Question

Given that \( f(x) = \sin x + \cos x \) and \( g(x) = x^2 - 1 \), find the conditions under which \( g(f(x)) \) is invertible.

• A. \( -\frac{\pi}{4} \leq x \leq \frac{\pi}{4} \)
• B. \( 0 \leq x \leq \pi \)
• C. \( -\frac{\pi}{4} \leq x \leq \pi \)
• D. \( 0 \leq x \leq \frac{\pi}{2} \)

Hint:

Invertibility requires the function to be monotonic (either strictly increasing or strictly decreasing) over the interval.

Answer 1

The Correct Option is A

Step 1: Find \( g[f(x)] \)
We are given \( f(x) = \sin x + \cos x \) and \( g(x) = x^2 - 1 \). We need to find \( g[f(x)] \), which means \( g(f(x)) \). \[ g[f(x)] = g(\sin x + \cos x) \] Substitute \( \sin x + \cos x \) in place of \( x \) in the expression for \( g(x) \): \[ g[f(x)] = (\sin x + \cos x)^2 - 1 \] Step 2: Expand and simplify \( g[f(x)] \)
Expand the square: \[ g[f(x)] = (\sin^2 x + 2\sin x \cos x + \cos^2 x) - 1 \] Recall the trigonometric identities: \[ \sin^2 x + \cos^2 x = 1 \] \[ 2\sin x \cos x = \sin 2x \] Substitute these identities into the expression: \[ g[f(x)] = (1 + \sin 2x) - 1 \] \[ g[f(x)] = \sin 2x \] Step 3: Analyze the monotonicity of \( \sin 2x \)
The function \( \sin 2x \) is a sinusoidal function. We need to find an interval where it is strictly increasing or strictly decreasing (i.e., monotonic) to ensure invertibility. 
Step 4: Determine an interval for invertibility
The sine function is strictly increasing in the interval \( [-\frac{\pi}{2}, \frac{\pi}{2}] \). Since we have \( \sin 2x \), we need to consider the argument \( 2x \). For \( \sin 2x \) to be strictly increasing, we need \( 2x \) to be in the interval \( [-\frac{\pi}{2}, \frac{\pi}{2}] \). \[ -\frac{\pi}{2} \le 2x \le \frac{\pi}{2} \] Divide by 2: \[ -\frac{\pi}{4} \le x \le \frac{\pi}{4} \] In this interval \( [-\frac{\pi}{4}, \frac{\pi}{4}] \), \( \sin 2x \) is strictly increasing, and therefore invertible. 
Conclusion: \( g[f(x)] = \sin 2x \). The function \( g[f(x)] \) is invertible in the interval \( [-\frac{\pi}{4}, \frac{\pi}{4}] \). 
 

Answer 2

Step 1: Analyze the function \( g(f(x)) \)
We are given two functions:
\( f(x) = \sin x + \cos x \) and \( g(x) = x^2 - 1 \).
We need to determine the conditions under which the composite function \( g(f(x)) \) is invertible.

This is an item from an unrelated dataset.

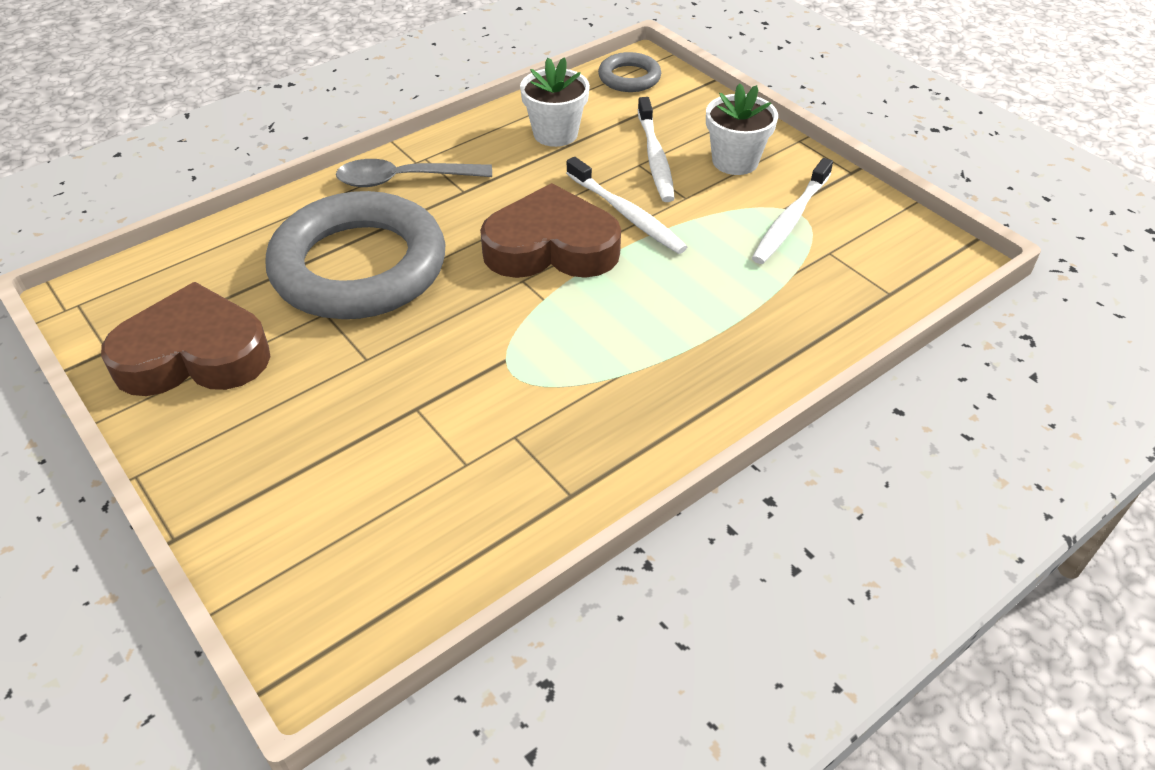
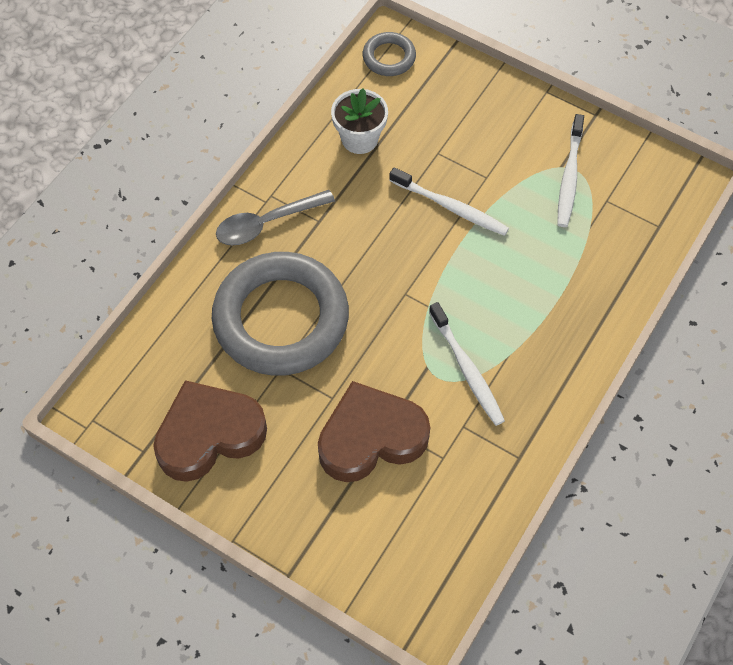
camera: 20 degrees left, 15 degrees up
(551, 247) = (411, 256): brown heart -> brown heart (371, 437)
(655, 158) = (447, 143): white toothbrush -> white toothbrush (467, 370)
(735, 161) = (508, 128): white flower pot -> none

Step 2: Express the composite function
The composite function \( g(f(x)) \) is defined as:
\[ g(f(x)) = g(\sin x + \cos x) = (\sin x + \cos x)^2 - 1. \] Expanding the square: \[ g(f(x)) = (\sin x + \cos x)^2 - 1 = \sin^2 x + 2 \sin x \cos x + \cos^2 x - 1. \] Using the identity \( \sin^2 x + \cos^2 x = 1 \), we simplify: \[ g(f(x)) = 1 + 2 \sin x \cos x - 1 = 2 \sin x \cos x. \] Using the double angle identity for sine, \( 2 \sin x \cos x = \sin(2x) \), we have: \[ g(f(x)) = \sin(2x). \] Thus, the composite function is: \[ g(f(x)) = \sin(2x). \]

Step 3: Determine the conditions for invertibility
For a function to be invertible, it must be one-to-one (i.e., it must be either strictly increasing or strictly decreasing). The function \( \sin(2x) \) is one-to-one on an interval where it does not repeat its values.
The function \( \sin(2x) \) is one-to-one in the interval where the sine function does not repeat its values. This occurs when the argument \( 2x \) lies within \( -\frac{\pi}{2} \) to \( \frac{\pi}{2} \), because the sine function is one-to-one in this range.
So, we need to find the interval for \( x \) such that \( 2x \in \left[ -\frac{\pi}{2}, \frac{\pi}{2} \right] \).
Dividing by 2, we get: \[ -\frac{\pi}{4} \leq x \leq \frac{\pi}{4}. \]

Step 4: Conclusion
Thus, the function \( g(f(x)) \) is invertible when \( x \) lies in the interval \( \left[ -\frac{\pi}{4}, \frac{\pi}{4} \right] \).
The correct answer is:

\( -\frac{\pi}{4} \leq x \leq \frac{\pi}{4} \)